While I won’t dispute that fact that I have a huge bias toward Kobe Bryant, I certainly think he needs a statue outside the arena. Just not yet. The Black Mamba has five rings, with (hopefully) more to come, two finals MVPs, one regular season MVP and fourteen All Star appearances. Even the king himself, Michael Jordan, can only compare one person to himself, and that’s Bryant. Kobe is almost capable of anything on the court, but is it time for a statue? No, not yet; there are Lakers who deserve it more right now.
‘The 100-Point Man’ definitely deserves a statue, but just not at the Staples Center. Chamberlain played in Los Angeles from 1968-1973 and joined a squad featuring Elgin Baylor and Hall of Fame guard, Jerry West. During Chamberlain’s first season, he was benched several times and the phenomenal scorer only averaged 20.5 points per game; not to mention the two games he scored six and two. During the ’69 playoffs, Chamberlain was accused of choking as his mediocre performances arguably cost the Lakers a championship to the Celtics. In the following season, a knee injury caused him to miss all but three games. After making it to the Finals once again, the Lakers suffered another Game Seven loss to the Knicks after he could not shut down the injured Willis Reed. In ’72, the Lakers hard luck ran out, and Chamberlain, Finals MVP, led his team to their first championship over the New York Knicks. Wilt later retired as a Laker, and left a sensational legacy behind him. Worthy of a statue? Sure, but there are players more deserving before him.
Shaq Daddy. The Big Baryshnikov. Shaq-Fu. Diesel. O’Neal had many names to match his many rings, and will go down in history as one of the most dominant NBA players of all time. Following the acquisition of Phil Jackson as Head Coach in 1999, the Lakers managed three consecutive titles, after the implementation of ‘triangle offense’ allowed Bryant and Shaq to excel. Let’s not forget, Shaq was named Finals MVP on all three occasions. In the ’99-2000 season, O’Neal also earned the MVP trophy for the regular season, one vote short of becoming the first unanimous MVP in history. Should Shaq be immortalized in stone? Yes, no doubt. But I can think of one person who deserves it more.
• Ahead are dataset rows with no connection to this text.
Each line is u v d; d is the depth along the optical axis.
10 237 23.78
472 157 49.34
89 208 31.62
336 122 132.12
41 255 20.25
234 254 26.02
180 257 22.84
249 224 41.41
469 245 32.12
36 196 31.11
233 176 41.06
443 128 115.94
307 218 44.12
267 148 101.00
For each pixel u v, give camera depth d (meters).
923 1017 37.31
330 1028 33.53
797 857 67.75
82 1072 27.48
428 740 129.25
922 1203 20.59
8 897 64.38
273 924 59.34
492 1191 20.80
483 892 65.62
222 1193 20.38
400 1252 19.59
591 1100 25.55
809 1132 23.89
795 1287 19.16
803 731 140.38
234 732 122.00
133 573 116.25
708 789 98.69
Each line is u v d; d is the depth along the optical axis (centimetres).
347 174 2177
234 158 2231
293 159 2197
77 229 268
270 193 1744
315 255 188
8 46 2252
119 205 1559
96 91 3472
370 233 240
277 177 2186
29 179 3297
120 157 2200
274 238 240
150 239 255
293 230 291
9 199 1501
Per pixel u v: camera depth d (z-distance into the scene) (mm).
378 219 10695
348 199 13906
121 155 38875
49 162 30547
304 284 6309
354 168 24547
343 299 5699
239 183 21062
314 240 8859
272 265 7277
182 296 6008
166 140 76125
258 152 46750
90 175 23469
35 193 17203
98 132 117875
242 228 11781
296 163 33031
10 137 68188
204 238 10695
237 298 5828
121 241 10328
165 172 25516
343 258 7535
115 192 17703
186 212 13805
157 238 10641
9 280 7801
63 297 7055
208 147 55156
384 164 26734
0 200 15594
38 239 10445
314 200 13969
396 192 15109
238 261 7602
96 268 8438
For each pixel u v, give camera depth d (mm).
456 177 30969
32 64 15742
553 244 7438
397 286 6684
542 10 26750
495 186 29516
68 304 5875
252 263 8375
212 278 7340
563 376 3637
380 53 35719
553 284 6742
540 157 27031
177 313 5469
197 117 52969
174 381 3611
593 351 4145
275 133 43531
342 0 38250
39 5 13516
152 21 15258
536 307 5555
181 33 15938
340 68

Yes, I know Phil Jackson never actually played in the Laker’s uniform, but he is responsible for orchestrating the franchise’s several dominant seasons. Jackson won a championship in the first year as head-coach following an incredible table topping season. The 2000, 2001 and 2002 season’s belonged to the Phil Jackson and his superstar team, topping Indiana, Philadelphia and New Jersey in Finals series. The implementation of the ‘Triangle Offense’ that was used most efficiently due to the talented combination of Shaquille and Kobe, caused the Lakers to be the most dominant team in the NBA for many years to come. In January 2007, Jackson won his nine hundredth game which then placed him ninth on the all-time win list for head coaches. After dropping the 2008 Finals series to Boston, Jackson led Kobe and the Lakers to two more consecutive titles in 2009 and 2010. Jackson retired in 2011 tied with John Kundla’s record for most championships won by a head coach in a single franchise. Jackson will forever go down as the Laker’s best head coach to ever grace the side of the court. So should Jackson be the next statue outside Staples Center? No doubt about it.
Do you believe there are others who should be etched in stone outside the Staples Center that are not on my list? Who do you believe, if any, warrant a statue thereby immortalizing them in the hearts and minds of Lakers fans?